Aku juga ingin bertemu kamu yang selalu mempesonaku dengan coretan puisi di buku PRku. Sungguh hanya itu alasanku mau memprakasi dan mengurus kepanitiaan reuni SMP. Ketika hari ini, acara reuni SMP tersebut kita selenggarakan, aku senang. Kamu masih tetap seperti dulu, bedanya ada kumis tipis di atas bibirmu. Kamu masih tetap irit dalam hal bicara. Tak berbicara jika tak ditanya. Makanya aku terkejut ketika kamu bertanya.

“Aku dengar kamu masih sendiri?” Tanyamu langsung.
“Ngawur, tidak lihat kita ada beramai-ramai?” Jawabku, menutupi perasaan jengah. Aku akan berubah menjadi sensitive jika ada yang mempertanyakan statusku. Usiaku menjelang dua puluh lima tahun. Selesai kuliah, memiliki pekerjaan mampan dan berpenghasilan cukup. Tapi aku tak sukses dalam mebina hubungan.

“Kamu tahu arah pertanyaanku Jingga!” Ujarnya tanpa mengalihkan perhatiannya dari panggung acara.
“Hmm… ya aku masih sendiri”. Jawabku 
“Mengapa kamu tidak mengkonfirmasi pertemenan kita di facebook?” Tanyamu
”Aku tidak terlalu sering on line. Jadi aku juga tidak terlalu memperhatikan siapa-siapa yang mengajakku berteman!’ jawabku apa adanya.

“Apa kamu masih menyimpan rasa itu padaku?” Tanyamu.

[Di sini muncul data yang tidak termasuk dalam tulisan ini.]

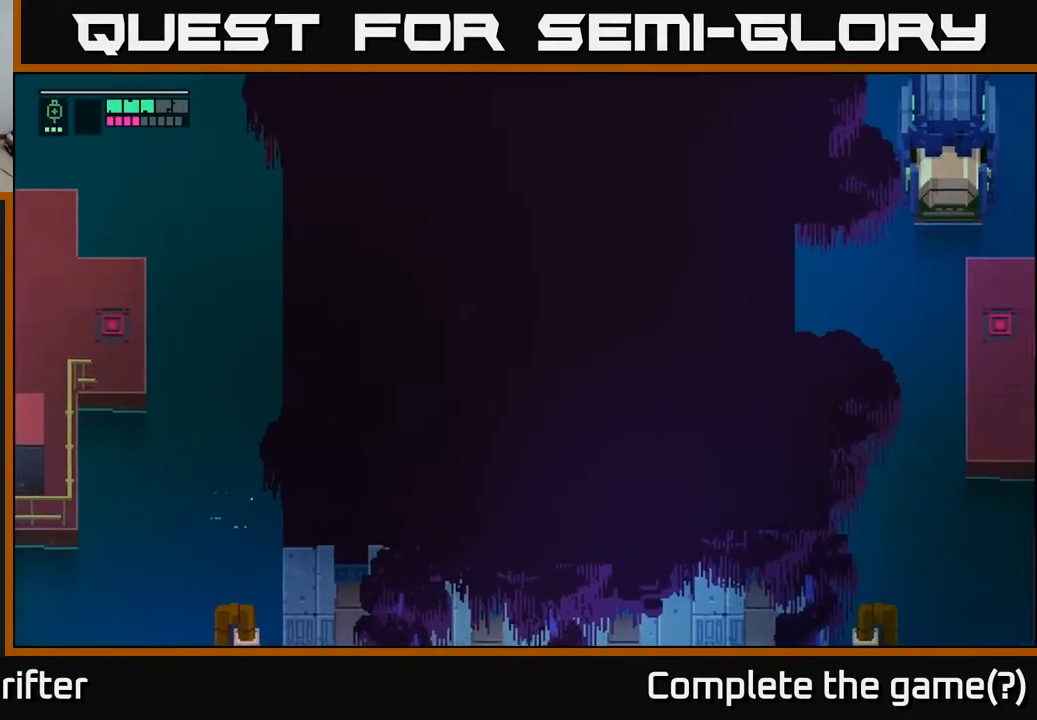
{"buttons": [], "left_stick": "center", "right_stick": "center", "events": []}
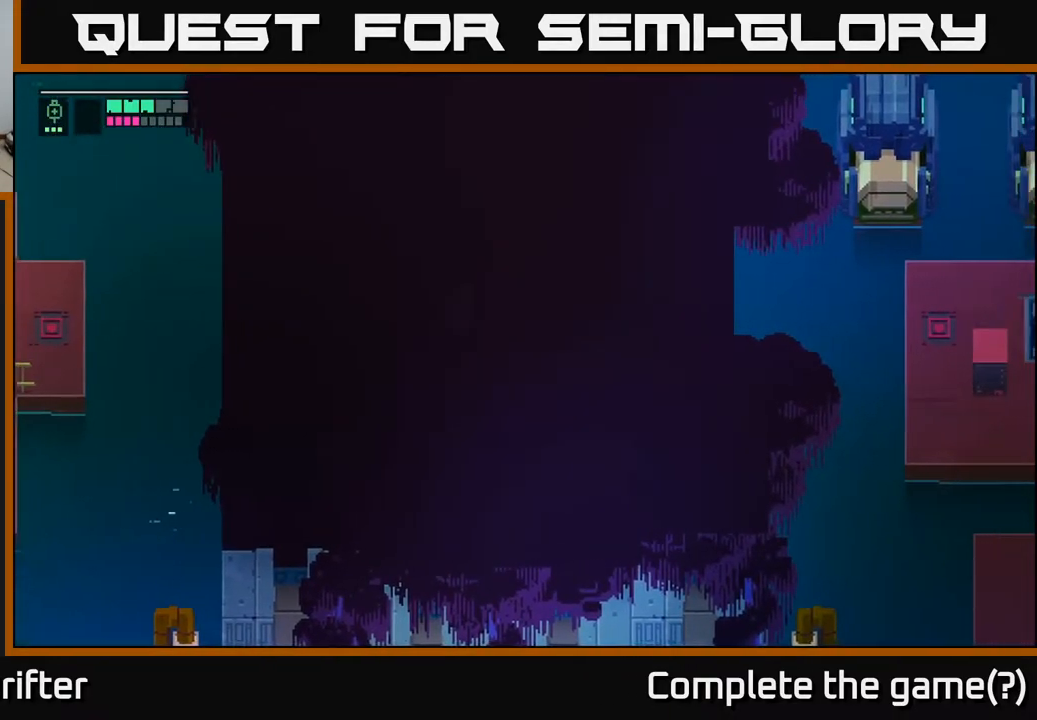
{"buttons": [], "left_stick": "center", "right_stick": "center", "events": []}
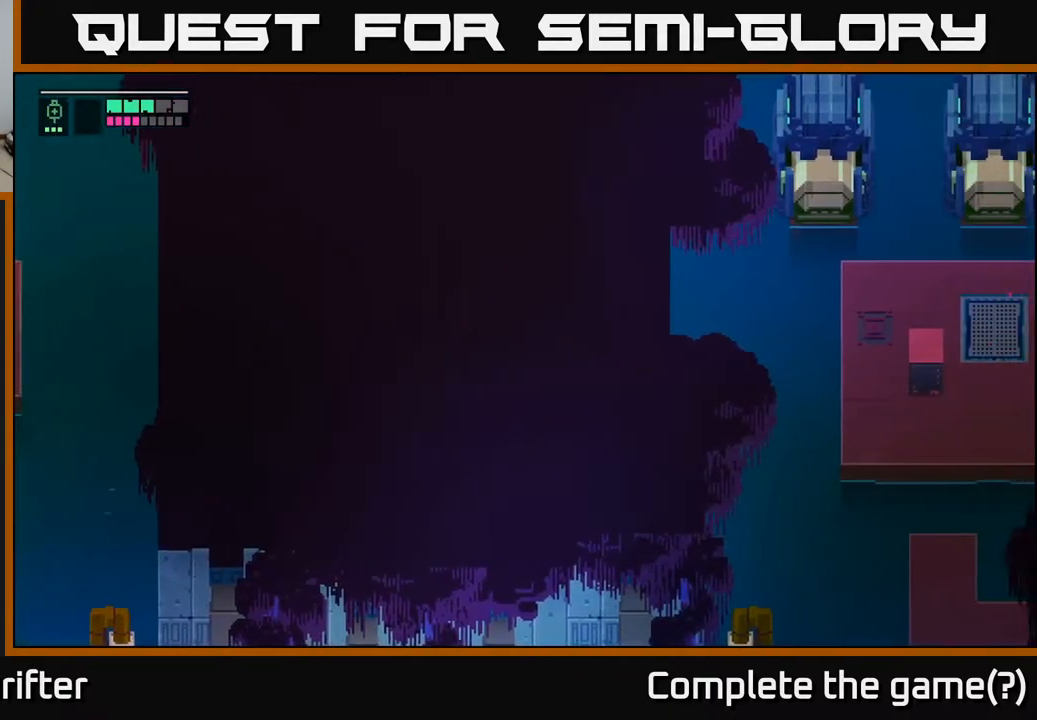
{"buttons": [], "left_stick": "center", "right_stick": "center", "events": []}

Jantungku berpacu dengan cepat, ingin marah karena ia tahu apa yang kusembunyikan sepuluh tahun. Tapi aku tak mau ia tahu, dengan penguasaan diri yang selalu di nilai 8 oleh para pelatihku di sekolah kepribadian, aku menatapnya.

“Perlukah aku menyimpan rasa itu?” Aku balik bertanya sambil menatap ke arahnya. Ia berpaling dan menatapku. Bola mata kami bertemu dan bertukar pandang. Ia tersenyum, aku nyaris tersedak. Lembut ia mengusap tanganku.
“Sudahlah. Eh kamu kenal Ninik?” Tanyanya mengalihkan pembicaraan. Thanks God, aku nyaris tak bernafas jika membicarakan topic itu. 

“Ninik mana?’ Tanyaku sambil membetulkan rambut dengan tangan yang kini digenggamnya. Ia melepaskan.
“Ninik, yang biasa menemanimu wisata kuliner, keliling Jakarta kalau akhir pekan.” Jawabnya.

“Kalau tahu, aku kenal Nini, buat apa ditanya? Tapi kamu kenal Ninik dimana?” Tanyaku riang. Aku sudah bisa menguasai perasaanku. Ninik sahabat di tempat kerjaku. Ia dua tahun lebih muda, seperti adik bagiku. Kami berdua sangat cocok karena sama-sama penggemar makanan enak. 
“Ninik tetanggaku. Makanya aku tahu kamu masih sendiri dan tahu masih menyimpan rasa itu untukku”. Jawabnya pelan.
“Ih”. Aku nyaris berteriak tapi langsung kututup mulut dengan telapak tangan.
“Ninik tidak berhak membicarakan aku”. Protesku kesal. Awas, kalau nanti hari Senin bertemu, ancamku dalam hati.

“Jingga, benarkah kamu masih menyimpan perasanmu khusus untukku?” 
“Uh gede rasa kamu”. Jawabku acuh.
“Kita bukan remaja 15 tahun. Aku tidak mencari pacar. Aku tipe orang yang setia. Dari dulu hingga hari ini, pacarku hanya kamu”. Ujarmu serius. Kali ini aku yang tak mau mengalihkan pandangan dari panggung acara. Sisi kiri wajahku sudah memanas, aku tahu kamu menatapku.

“Mengapa kamu tidak pernah berkabar?” Tanyaku dengan nada tertahan. Gemuruh di dadaku bagai gemuruh peringatan akan turunnya hujan deras.
“Jingga, coba baca ini”. Ujarnya sambil memberikan sepotong kertas kumuh. Tanganku gemetar. Aku kenal kertas itu. Dan akupun hafal isi tulisan di kertas itu

“Terlalu pagi bila kita menyusun rencana jangka panjang.
Temui aku jika kamu mencari calon ibu, anak-anakmu”.

“Maafkan aku membiarkanmu menunggu. Aku ingin memberitahumu, aku sudah menemukan calon ibu anak-anakku”. Ucapanmu penuh kelembutan. Tapi membantingku hingga hancur berkeping.

“Dia adalah kamu, Jingga!” Kali ini ia berucap sambil menggenggam erat tanganku. Aku membalas erat geganggamannya dan aku tak akan melepaskannya. Sepuluh tahun terlalu lama untuk menunggu tapi pantas ditunggu untuk sebuah kabar bahagia. 8 Juli 2012. Its my 16 th anniversary.